_TASK A:_
List every complete calendar date (month, day, and year) that appears in the court opinion below.
_TASK B:_
Transcribe the passage of the court opinion below that runs between "The opinion of" and "Feely. (P 8.)", inclusive.

The opinion of the court was delivered by: CONSTANCE BAKER MOTLEY
The underlying cause of action in this case arises from the handling of estate funds of which Plaintiff is the sole beneficiary.
Plaintiff Malvina D'Orange is a senior citizen who resides in Queens, New York. (P 4.)
The estate involved is that of Plaintiff's late sister, Clarette Otalera. (P 4.) Defendant Charles M. Feely is the executor of this estate. (P 5.) Defendants Ralph Crudo and Crudo & Crudo, P.C. (hereinafter referred to collectively as the "Crudo Defendants") were counsel to the estate during probate proceedings. (P 6.)
Defendant Feely drafted a will for Clarette Otalera in which Feely was appointed executor to the estate. (P 8.) Feely caused this will to be executed on or about May 9, 1989. (P 8.) Simultaneously, Otalera executed a power of attorney to Feely. (P 8.)
At about the same time as the execution of these documents, Otalera provided to Feely approximately $ 60,000 in cash or property to hold in trust and to use on her behalf. (P 9.) From the time of the establishment of this trust until Otalera died on November 24, 1989, Feely misappropriated approximately $ 43,000 in trust funds for his own purposes. (P 10.)
In or before early 1993, Feely created or caused to be created financial journals and accountings that set forth false claims for clerical and legal services in order to cover up his misappropriation of the estate funds. (PP 16-18.) On May 27, 1993, and October 1, 1993, the Crudo Defendants separately forwarded to Plaintiff's counsel the two allegedly fraudulent "fiduciary accountings" that Feely had prepared. (PP 18, 32; Mot. Dismiss Compl. Exs. F, H.)
Plaintiff's federal law causes of action arise under the Racketeer Influenced and Corrupt Organizations Act, 18 U.S.C. §§ 1961-1968 ("RICO"). Based on the two mailings identified above, Plaintiff charges the Crudo Defendants with both substantive RICO violations and conspiracy to violate RICO. See 18 U.S.C. § 1962(b)-(d). Plaintiff also asserts a pendant state law claim for breach of fiduciary duty against these Defendants.

_Saved data entries:_
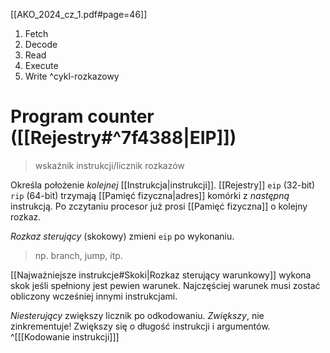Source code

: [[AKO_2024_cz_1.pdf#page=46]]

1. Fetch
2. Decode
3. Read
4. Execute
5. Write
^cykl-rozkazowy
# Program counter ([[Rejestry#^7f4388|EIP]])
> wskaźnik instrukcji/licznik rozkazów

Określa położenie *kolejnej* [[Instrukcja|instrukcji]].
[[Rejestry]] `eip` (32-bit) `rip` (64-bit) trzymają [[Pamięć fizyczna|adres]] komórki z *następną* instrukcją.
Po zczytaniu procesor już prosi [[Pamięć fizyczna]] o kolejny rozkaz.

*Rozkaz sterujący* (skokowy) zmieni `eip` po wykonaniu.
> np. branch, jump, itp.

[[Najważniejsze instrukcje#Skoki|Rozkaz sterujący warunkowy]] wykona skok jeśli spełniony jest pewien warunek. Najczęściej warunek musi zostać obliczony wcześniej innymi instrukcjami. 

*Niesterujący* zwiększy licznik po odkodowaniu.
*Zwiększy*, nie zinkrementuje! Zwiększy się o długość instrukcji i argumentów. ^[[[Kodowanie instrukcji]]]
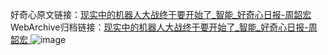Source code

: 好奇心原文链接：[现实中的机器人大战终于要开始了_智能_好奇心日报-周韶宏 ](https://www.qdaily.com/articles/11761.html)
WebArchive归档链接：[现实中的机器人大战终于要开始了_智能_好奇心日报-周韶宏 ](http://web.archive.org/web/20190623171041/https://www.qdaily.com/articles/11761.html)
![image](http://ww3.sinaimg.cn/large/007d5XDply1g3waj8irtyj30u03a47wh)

_REPLY A:_
May 9, 1989
November 24, 1989
May 27, 1993
October 1, 1993

_REPLY B:_
The opinion of the court was delivered by: CONSTANCE BAKER MOTLEY
The underlying cause of action in this case arises from the handling of estate funds of which Plaintiff is the sole beneficiary.
Plaintiff Malvina D'Orange is a senior citizen who resides in Queens, New York. (P 4.)
The estate involved is that of Plaintiff's late sister, Clarette Otalera. (P 4.) Defendant Charles M. Feely is the executor of this estate. (P 5.) Defendants Ralph Crudo and Crudo & Crudo, P.C. (hereinafter referred to collectively as the "Crudo Defendants") were counsel to the estate during probate proceedings. (P 6.)
Defendant Feely drafted a will for Clarette Otalera in which Feely was appointed executor to the estate. (P 8.) Feely caused this will to be executed on or about May 9, 1989. (P 8.) Simultaneously, Otalera executed a power of attorney to Feely. (P 8.)